5.Take time for you. I have found that I need much more "me" time than I did before Emma died. I get tired more often, especially after time with family and friends. I take naps frequently. I often leave work to take a walk or just sit by myself in the lounge. I'm not the conversationalist I used to be. I am comfortable with silence. Me time may be tough to find during the holidays, but it's essential that you recognize when you need it and act on that need.
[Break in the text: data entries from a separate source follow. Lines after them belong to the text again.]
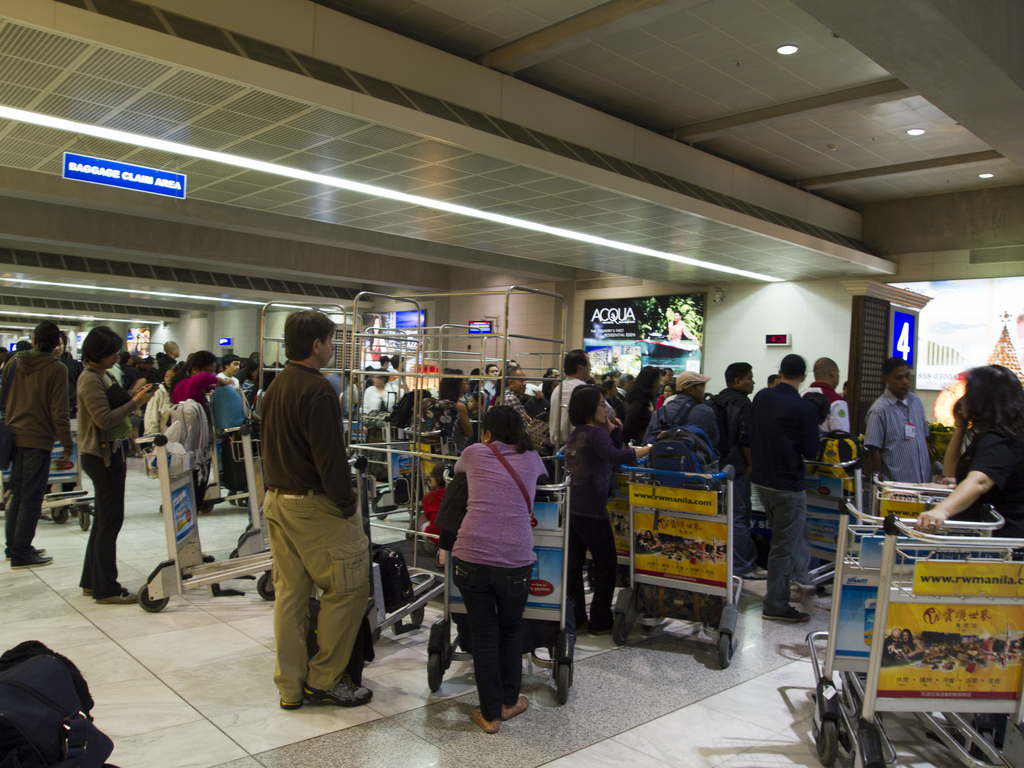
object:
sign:
[879, 300, 930, 383]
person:
[906, 341, 1023, 557]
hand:
[906, 500, 955, 541]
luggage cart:
[778, 453, 1023, 695]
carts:
[842, 509, 1022, 768]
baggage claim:
[0, 152, 979, 286]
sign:
[206, 323, 250, 352]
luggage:
[350, 532, 427, 637]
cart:
[341, 471, 460, 670]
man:
[635, 350, 731, 477]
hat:
[668, 367, 714, 395]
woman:
[405, 366, 613, 745]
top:
[440, 386, 583, 569]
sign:
[44, 137, 232, 206]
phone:
[135, 366, 170, 409]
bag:
[0, 619, 160, 768]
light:
[0, 102, 789, 291]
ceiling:
[0, 0, 1024, 351]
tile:
[534, 629, 618, 715]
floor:
[0, 352, 1024, 767]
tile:
[114, 564, 199, 635]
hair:
[463, 398, 554, 468]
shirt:
[444, 437, 565, 574]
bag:
[406, 458, 492, 550]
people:
[41, 302, 166, 615]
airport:
[0, 0, 1024, 726]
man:
[226, 302, 403, 720]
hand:
[336, 492, 374, 542]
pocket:
[329, 510, 376, 551]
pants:
[258, 482, 379, 716]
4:
[882, 317, 926, 366]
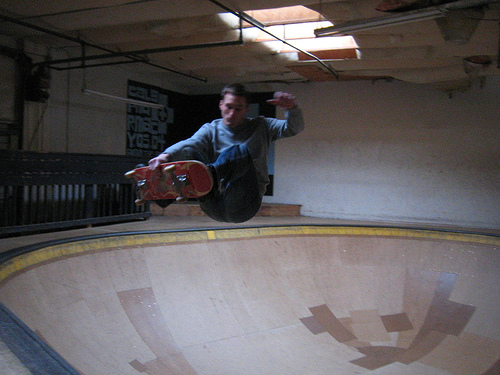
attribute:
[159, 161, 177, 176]
wheel — white 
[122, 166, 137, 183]
wheel — white 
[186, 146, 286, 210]
jeans — blue 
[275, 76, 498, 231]
brick wall — white 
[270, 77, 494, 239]
wall — white 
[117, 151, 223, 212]
skateboard — metal , silver 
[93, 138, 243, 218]
skateboard — red 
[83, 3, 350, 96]
pipes — silver 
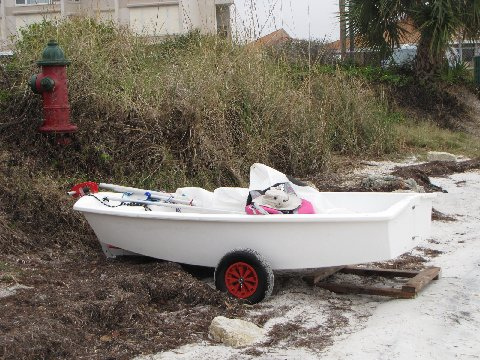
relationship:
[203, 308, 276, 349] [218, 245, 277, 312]
boulder near tire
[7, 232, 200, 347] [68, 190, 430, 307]
dirt near boat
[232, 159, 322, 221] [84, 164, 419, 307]
item in boat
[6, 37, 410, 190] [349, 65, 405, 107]
hill with plants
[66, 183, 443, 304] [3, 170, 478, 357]
boat on shore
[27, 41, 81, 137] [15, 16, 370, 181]
hydrant in grass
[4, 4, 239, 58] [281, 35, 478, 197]
building on beach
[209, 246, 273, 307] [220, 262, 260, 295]
wheels with rim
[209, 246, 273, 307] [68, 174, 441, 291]
wheels on trailer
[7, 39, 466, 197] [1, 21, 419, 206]
slope covered in grass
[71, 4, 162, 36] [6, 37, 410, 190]
building on hill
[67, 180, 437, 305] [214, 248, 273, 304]
dingy on wheel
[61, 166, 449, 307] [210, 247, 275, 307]
dingy has wheel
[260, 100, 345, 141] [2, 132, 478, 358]
seaweed piled on beach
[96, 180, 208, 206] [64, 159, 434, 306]
pole in boat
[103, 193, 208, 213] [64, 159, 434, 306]
pole in boat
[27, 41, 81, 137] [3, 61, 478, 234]
hydrant sitting on bank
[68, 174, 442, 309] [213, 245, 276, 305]
trailer has wheel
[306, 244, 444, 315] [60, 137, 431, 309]
wood under boat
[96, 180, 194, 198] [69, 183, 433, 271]
pole in boat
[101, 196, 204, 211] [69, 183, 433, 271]
poles in boat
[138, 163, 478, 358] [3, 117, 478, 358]
snow on ground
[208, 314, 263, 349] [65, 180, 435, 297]
rock next to boat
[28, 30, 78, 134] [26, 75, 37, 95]
hydrant has opening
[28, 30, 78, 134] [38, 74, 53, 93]
hydrant has opening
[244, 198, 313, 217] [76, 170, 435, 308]
stuff inside boat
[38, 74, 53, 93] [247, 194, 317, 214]
opening on top of stuff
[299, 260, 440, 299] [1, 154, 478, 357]
frame on ground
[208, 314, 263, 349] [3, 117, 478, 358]
rock on ground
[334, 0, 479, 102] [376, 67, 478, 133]
tree has bottom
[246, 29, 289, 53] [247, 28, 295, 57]
roof installed on roof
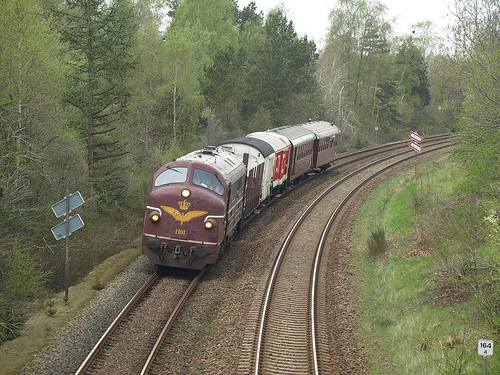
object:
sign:
[50, 191, 86, 217]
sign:
[47, 213, 90, 242]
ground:
[446, 119, 456, 134]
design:
[158, 200, 211, 238]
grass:
[1, 238, 101, 350]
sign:
[479, 334, 498, 359]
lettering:
[477, 340, 493, 349]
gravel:
[148, 138, 361, 373]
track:
[237, 137, 462, 375]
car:
[217, 128, 293, 220]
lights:
[179, 188, 193, 197]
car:
[140, 145, 247, 273]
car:
[296, 120, 341, 170]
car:
[266, 123, 316, 186]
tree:
[49, 0, 143, 281]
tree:
[138, 28, 207, 157]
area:
[8, 1, 500, 317]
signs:
[411, 127, 421, 156]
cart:
[214, 137, 276, 219]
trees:
[1, 0, 88, 263]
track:
[74, 130, 460, 375]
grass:
[359, 156, 499, 373]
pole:
[63, 189, 71, 299]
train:
[140, 120, 337, 272]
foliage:
[445, 0, 498, 143]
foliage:
[0, 0, 433, 372]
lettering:
[269, 152, 289, 181]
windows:
[293, 140, 315, 158]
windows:
[317, 133, 337, 148]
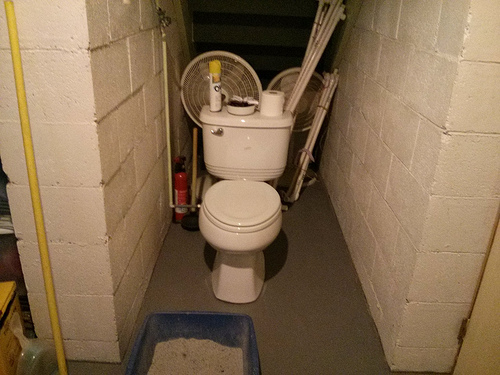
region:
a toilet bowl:
[197, 106, 294, 306]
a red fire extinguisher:
[172, 156, 188, 220]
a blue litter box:
[129, 307, 261, 373]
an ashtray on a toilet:
[224, 95, 256, 112]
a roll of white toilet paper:
[260, 87, 286, 118]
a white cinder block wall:
[317, 2, 497, 369]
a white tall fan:
[175, 50, 261, 126]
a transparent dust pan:
[6, 310, 59, 373]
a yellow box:
[0, 275, 25, 372]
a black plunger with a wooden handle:
[177, 126, 200, 234]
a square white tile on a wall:
[77, 0, 115, 46]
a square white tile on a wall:
[83, 50, 141, 115]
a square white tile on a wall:
[85, 98, 151, 179]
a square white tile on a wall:
[96, 153, 148, 226]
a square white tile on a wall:
[424, 12, 498, 61]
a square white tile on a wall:
[434, 50, 499, 131]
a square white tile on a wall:
[394, 117, 458, 179]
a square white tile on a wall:
[432, 187, 496, 262]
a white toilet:
[194, 75, 310, 296]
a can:
[200, 50, 249, 125]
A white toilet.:
[196, 102, 295, 306]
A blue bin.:
[121, 302, 266, 373]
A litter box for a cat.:
[121, 307, 259, 373]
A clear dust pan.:
[9, 312, 57, 373]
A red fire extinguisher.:
[169, 155, 189, 224]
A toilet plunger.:
[184, 132, 200, 233]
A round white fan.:
[180, 55, 262, 130]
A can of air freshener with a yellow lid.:
[207, 61, 222, 112]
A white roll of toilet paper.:
[259, 90, 284, 113]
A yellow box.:
[1, 282, 26, 374]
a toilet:
[196, 103, 297, 304]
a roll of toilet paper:
[258, 88, 285, 117]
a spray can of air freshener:
[207, 58, 224, 113]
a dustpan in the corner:
[8, 312, 60, 374]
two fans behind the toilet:
[176, 46, 327, 135]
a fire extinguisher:
[168, 151, 193, 226]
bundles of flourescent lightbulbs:
[283, 0, 350, 207]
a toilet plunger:
[177, 124, 200, 234]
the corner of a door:
[448, 203, 498, 373]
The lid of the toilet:
[203, 178, 280, 230]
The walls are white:
[360, 151, 423, 239]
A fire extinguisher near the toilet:
[171, 157, 188, 222]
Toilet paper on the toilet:
[261, 88, 283, 117]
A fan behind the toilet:
[226, 62, 250, 97]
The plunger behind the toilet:
[190, 128, 197, 233]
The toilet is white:
[228, 186, 247, 214]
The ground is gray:
[295, 243, 337, 337]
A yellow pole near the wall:
[26, 186, 68, 370]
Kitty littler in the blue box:
[154, 339, 237, 374]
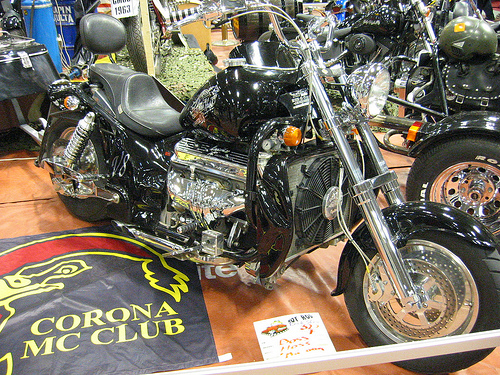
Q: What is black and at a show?
A: A motorcycle.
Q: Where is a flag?
A: Motorcycle club.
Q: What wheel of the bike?
A: Front.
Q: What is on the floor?
A: Flag.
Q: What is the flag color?
A: Black.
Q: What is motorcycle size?
A: Large.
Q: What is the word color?
A: Yellow.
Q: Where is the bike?
A: Ground.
6. Allow yourself to be sad but also to experience joy. It's okay to cry. Christmas will always make me sad -- my mom's death shadows memories of my own childhood; Emma's death shadows the present and the children she will never have will shape the future. I plan for sadness and I embrace it when it comes. I sit down by myself and write a letter to Emma or listen to her favorite songs or replay the slide show we played at her funeral. I walk right into the pain rather than try to hold it off. But I try to embrace joy when it comes too and it does come. It will come for you. It may be filtered through the hole in your heart, but it will come. You will laugh again and it will likely be during a holiday when the love of family and friends can't help but make you smile. Your laughter, when it comes, will be the greatest gift you can give to others. They are taking their cue from you. Be authentic. To be anything else takes too much effort.

May memories of your loved one bring you some happiness during this holiday season.